● **WORK TO BE COMPLETED**
Produce the records again in full, exactly as shown below.

● **MATERIALS PROVIDED**
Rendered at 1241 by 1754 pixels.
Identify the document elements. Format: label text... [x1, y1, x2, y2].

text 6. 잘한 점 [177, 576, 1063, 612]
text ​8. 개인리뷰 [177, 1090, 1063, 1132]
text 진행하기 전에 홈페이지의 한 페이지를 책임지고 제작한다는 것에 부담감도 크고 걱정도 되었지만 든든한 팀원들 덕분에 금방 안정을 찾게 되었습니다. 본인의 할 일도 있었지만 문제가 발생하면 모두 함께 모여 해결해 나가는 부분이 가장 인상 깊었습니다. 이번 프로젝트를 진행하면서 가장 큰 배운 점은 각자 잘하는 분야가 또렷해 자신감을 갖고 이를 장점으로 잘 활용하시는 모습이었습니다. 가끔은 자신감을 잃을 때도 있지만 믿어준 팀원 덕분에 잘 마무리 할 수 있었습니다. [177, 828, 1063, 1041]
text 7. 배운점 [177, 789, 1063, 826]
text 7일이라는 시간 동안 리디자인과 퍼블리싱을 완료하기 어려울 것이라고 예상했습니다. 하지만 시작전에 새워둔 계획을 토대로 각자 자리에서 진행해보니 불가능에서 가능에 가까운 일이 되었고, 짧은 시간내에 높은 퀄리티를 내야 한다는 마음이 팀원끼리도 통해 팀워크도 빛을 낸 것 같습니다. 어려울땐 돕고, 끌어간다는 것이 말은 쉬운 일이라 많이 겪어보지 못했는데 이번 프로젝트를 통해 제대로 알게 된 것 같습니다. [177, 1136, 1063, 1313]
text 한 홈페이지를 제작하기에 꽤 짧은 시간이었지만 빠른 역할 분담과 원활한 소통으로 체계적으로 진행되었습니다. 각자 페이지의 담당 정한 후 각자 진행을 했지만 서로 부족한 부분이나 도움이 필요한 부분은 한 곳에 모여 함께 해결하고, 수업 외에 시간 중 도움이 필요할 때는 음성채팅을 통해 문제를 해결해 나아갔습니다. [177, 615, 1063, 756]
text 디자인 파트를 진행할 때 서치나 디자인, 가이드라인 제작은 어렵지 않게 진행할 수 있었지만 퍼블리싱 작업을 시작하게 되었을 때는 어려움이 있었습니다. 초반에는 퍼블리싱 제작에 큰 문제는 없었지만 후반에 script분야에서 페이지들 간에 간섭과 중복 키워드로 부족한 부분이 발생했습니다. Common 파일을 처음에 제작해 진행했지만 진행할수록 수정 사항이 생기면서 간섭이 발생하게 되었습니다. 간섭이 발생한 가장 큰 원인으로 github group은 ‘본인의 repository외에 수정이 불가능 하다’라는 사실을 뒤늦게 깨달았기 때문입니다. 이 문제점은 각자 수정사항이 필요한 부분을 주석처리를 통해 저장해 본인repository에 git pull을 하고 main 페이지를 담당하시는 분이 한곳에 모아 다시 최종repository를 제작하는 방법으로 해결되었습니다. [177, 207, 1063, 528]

● **EXERCISE ANSWER**
Rendered at 1241 by 1754 pixels.
Identify the document elements. Format: label text... [x1, y1, x2, y2].

text 6. 잘한 점 [177, 576, 1063, 612]
text ​8. 개인리뷰 [177, 1090, 1063, 1132]
text 진행하기 전에 홈페이지의 한 페이지를 책임지고 제작한다는 것에 부담감도 크고 걱정도 되었지만 든든한 팀원들 덕분에 금방 안정을 찾게 되었습니다. 본인의 할 일도 있었지만 문제가 발생하면 모두 함께 모여 해결해 나가는 부분이 가장 인상 깊었습니다. 이번 프로젝트를 진행하면서 가장 큰 배운 점은 각자 잘하는 분야가 또렷해 자신감을 갖고 이를 장점으로 잘 활용하시는 모습이었습니다. 가끔은 자신감을 잃을 때도 있지만 믿어준 팀원 덕분에 잘 마무리 할 수 있었습니다. [177, 828, 1063, 1041]
text 7. 배운점 [177, 789, 1063, 826]
text 7일이라는 시간 동안 리디자인과 퍼블리싱을 완료하기 어려울 것이라고 예상했습니다. 하지만 시작전에 새워둔 계획을 토대로 각자 자리에서 진행해보니 불가능에서 가능에 가까운 일이 되었고, 짧은 시간내에 높은 퀄리티를 내야 한다는 마음이 팀원끼리도 통해 팀워크도 빛을 낸 것 같습니다. 어려울땐 돕고, 끌어간다는 것이 말은 쉬운 일이라 많이 겪어보지 못했는데 이번 프로젝트를 통해 제대로 알게 된 것 같습니다. [177, 1136, 1063, 1313]
text 한 홈페이지를 제작하기에 꽤 짧은 시간이었지만 빠른 역할 분담과 원활한 소통으로 체계적으로 진행되었습니다. 각자 페이지의 담당 정한 후 각자 진행을 했지만 서로 부족한 부분이나 도움이 필요한 부분은 한 곳에 모여 함께 해결하고, 수업 외에 시간 중 도움이 필요할 때는 음성채팅을 통해 문제를 해결해 나아갔습니다. [177, 615, 1063, 756]
text 디자인 파트를 진행할 때 서치나 디자인, 가이드라인 제작은 어렵지 않게 진행할 수 있었지만 퍼블리싱 작업을 시작하게 되었을 때는 어려움이 있었습니다. 초반에는 퍼블리싱 제작에 큰 문제는 없었지만 후반에 script분야에서 페이지들 간에 간섭과 중복 키워드로 부족한 부분이 발생했습니다. Common 파일을 처음에 제작해 진행했지만 진행할수록 수정 사항이 생기면서 간섭이 발생하게 되었습니다. 간섭이 발생한 가장 큰 원인으로 github group은 ‘본인의 repository외에 수정이 불가능 하다’라는 사실을 뒤늦게 깨달았기 때문입니다. 이 문제점은 각자 수정사항이 필요한 부분을 주석처리를 통해 저장해 본인repository에 git pull을 하고 main 페이지를 담당하시는 분이 한곳에 모아 다시 최종repository를 제작하는 방법으로 해결되었습니다. [177, 207, 1063, 528]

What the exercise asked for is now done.